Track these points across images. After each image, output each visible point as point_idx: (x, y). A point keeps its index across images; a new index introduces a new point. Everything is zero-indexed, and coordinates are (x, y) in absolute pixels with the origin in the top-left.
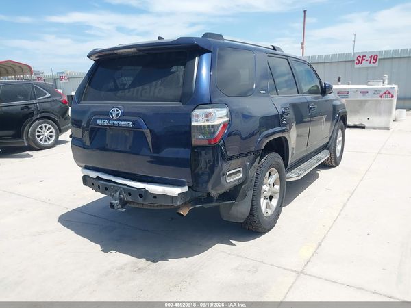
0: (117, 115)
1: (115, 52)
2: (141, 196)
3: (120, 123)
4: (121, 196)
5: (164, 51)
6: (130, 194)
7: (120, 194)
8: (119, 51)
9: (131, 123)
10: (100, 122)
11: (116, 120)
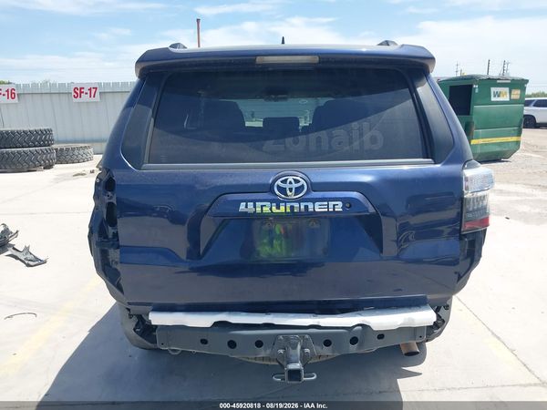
0: (299, 190)
1: (259, 60)
2: (354, 341)
3: (310, 206)
4: (307, 350)
5: (367, 66)
6: (327, 343)
7: (302, 348)
8: (266, 58)
9: (340, 204)
10: (242, 207)
11: (299, 201)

_What you will do_: Write out the records again, swapping "top-left" for "upper-left" and leaving every other character unchanged. Leave out the pictures.

_Answer box_:
Track these points across images. After each image, output each visible point as point_idx: (x, y). A point keeps its index across images; a new index introduces a new point. Everything is zero-indexed, and coordinates are (x, y) in absolute pixels with the origin in the upper-left.
0: (117, 115)
1: (115, 52)
2: (141, 196)
3: (120, 123)
4: (121, 196)
5: (164, 51)
6: (130, 194)
7: (120, 194)
8: (119, 51)
9: (131, 123)
10: (100, 122)
11: (116, 120)
0: (299, 190)
1: (259, 60)
2: (354, 341)
3: (310, 206)
4: (307, 350)
5: (367, 66)
6: (327, 343)
7: (302, 348)
8: (266, 58)
9: (340, 204)
10: (242, 207)
11: (299, 201)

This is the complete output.